From the forum thread about metal and plastic miniatures, set down the passage starting with "I'm new to the" and going on through "with growing confidence).", copying every word as it appears.

• Passage shown
+---+

I have built both Metal and Plastic and i gotta say i loved building both, especially my Chaos IC models in metal, they were sweet to build and lended themselves nicely to paint, however they need to treated with kid gloves, as my now broken Daemy P attests to how easily they break and paint chipping (so i have replaced my metal Daemy P with a plastic one).

I also had great satifaction in building my metal Death Guard, Noise Marines and T-Sons, but i am waiting for these to get released in plastic as well as Havocs as for raptors i am using normal Chaos Space Marine bodies mated with Possessed Wing Back Packs (they look very schmick).

Also i am waiting for Obliterators to come out in plastic.

I prefer plastic over metal, but i am am willing to get metal if there is no alternative, and by the way i am avoiding Finecast like the plague.


----------



## Dicrel Seijin (Apr 2, 2011)

I'm new to the game so my first exposure to the minis were ones that were plastic, but when I found metal ones, I fell in love. Part of it is the weight. Part of it is the durability. I won't attempt conversions however; my skills are not up to par (though I've done plastic and finecast conversions with growing confidence).

+---+

• Data to examine

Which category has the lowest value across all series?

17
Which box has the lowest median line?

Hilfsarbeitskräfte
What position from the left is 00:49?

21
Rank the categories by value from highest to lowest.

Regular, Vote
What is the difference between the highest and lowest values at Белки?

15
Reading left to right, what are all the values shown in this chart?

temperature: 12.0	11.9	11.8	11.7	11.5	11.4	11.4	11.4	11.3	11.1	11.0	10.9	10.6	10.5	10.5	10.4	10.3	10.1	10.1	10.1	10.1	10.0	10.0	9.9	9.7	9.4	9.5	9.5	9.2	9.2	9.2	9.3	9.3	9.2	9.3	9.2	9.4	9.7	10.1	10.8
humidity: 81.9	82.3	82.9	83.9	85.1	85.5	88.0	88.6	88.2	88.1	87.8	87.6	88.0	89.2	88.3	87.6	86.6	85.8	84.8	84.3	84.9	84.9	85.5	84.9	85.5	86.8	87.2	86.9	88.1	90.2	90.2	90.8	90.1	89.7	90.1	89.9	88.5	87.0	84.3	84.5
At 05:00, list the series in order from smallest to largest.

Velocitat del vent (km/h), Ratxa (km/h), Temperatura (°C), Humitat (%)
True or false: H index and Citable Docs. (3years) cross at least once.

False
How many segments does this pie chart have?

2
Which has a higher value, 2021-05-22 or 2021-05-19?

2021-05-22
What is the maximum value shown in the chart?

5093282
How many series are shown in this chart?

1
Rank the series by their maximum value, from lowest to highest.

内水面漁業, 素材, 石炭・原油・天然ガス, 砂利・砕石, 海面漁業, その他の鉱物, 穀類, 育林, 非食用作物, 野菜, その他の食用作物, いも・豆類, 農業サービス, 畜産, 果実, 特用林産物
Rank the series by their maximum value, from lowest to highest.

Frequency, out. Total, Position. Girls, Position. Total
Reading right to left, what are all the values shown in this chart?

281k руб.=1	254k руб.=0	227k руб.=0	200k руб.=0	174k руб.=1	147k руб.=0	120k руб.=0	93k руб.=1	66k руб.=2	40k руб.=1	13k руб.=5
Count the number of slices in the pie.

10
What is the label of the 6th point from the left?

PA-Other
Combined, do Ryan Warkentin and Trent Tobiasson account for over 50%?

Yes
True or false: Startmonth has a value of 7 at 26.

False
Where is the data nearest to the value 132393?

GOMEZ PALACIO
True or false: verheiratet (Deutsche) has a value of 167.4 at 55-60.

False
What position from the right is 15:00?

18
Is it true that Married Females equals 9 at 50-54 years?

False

+---+

• Answer below
I'm new to the game so my first exposure to the minis were ones that were plastic, but when I found metal ones, I fell in love. Part of it is the weight. Part of it is the durability. I won't attempt conversions however; my skills are not up to par (though I've done plastic and finecast conversions with growing confidence).